SAN FRANCISCO — Snapchat, the ephemeral messaging app, introduced its first parental controls on Tuesday, as social media platforms face increasing scrutiny for exposing young users to potentially harmful content.

Snap, Snapchat’s parent company, said in a blog post that its new tools would let parents see whom their teenagers were friends with on the app and whom they had communicated with in the previous seven days. Parents will also be able to report accounts that their children are friends with if they violate Snapchat’s policies. Parents will not be able to see their children’s conversations on the app.

To gain access to the controls, people have to create Snapchat accounts and be friends with their children, who have to agree to the controls. The company said it would introduce additional features later, including one that lets parents see whom their children recently became friends with. Teenagers will also be able to notify their parents if they report accounts or content.

“Our goal was to create a set of tools designed to reflect the dynamics of real-world relationships and foster collaboration and trust between parents and teens,” Snap said in the blog post.

Snap, Instagram, TikTok and other social media companies have faced questions from lawmakers, regulators and activists over toxic content on their platforms that has led some young people to say the apps have worsened eating disorders and contributed to other mental health problems. Snap has also been criticized for how its app enables teenagers to buy drugs like fentanyl.

These issues gained traction last year after a former Facebook employee released internal documents showing that some teenagers appeared to feel worse about themselves after using its products, such as Instagram. Executives from Instagram, Snap, TikTok and YouTube later testified in Congress over whether social media harms young people. In March, a group of state attorneys general asked Snap and TikTok to increase parental controls on their apps.

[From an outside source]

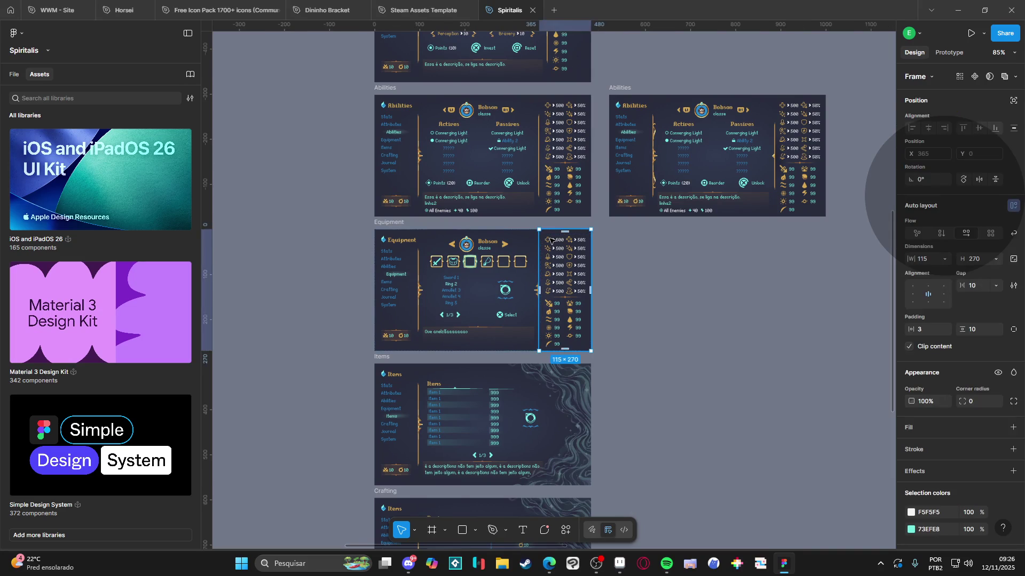
scroll(547, 251, "up", 3, "ctrl")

Other countries have also acted to protect young people from the effects of social media. In September, Britain instituted new child-safety regulations, which spurred platforms such as Instagram to introduce its first parental controls. Instagram’s parental controls let people see and limit how much time their children spend on the app.

Snap has also recently struggled with a declining business. Last month, the company reported its slowest-ever quarterly growth amid a softening economy and challenges to its advertising business.

Snapchat’s parental controls will add to existing restrictions on how teenagers can use Snapchat. Teenagers currently have to be mutual friends to message each other on the app, and their profiles and friend lists are private. The app requires users to be older than 13, and teenagers cannot change their birth year in the app until they are 18.

The parental controls are available in the United States, Britain, Canada, Australia and New Zealand. They will be available in other countries starting this fall.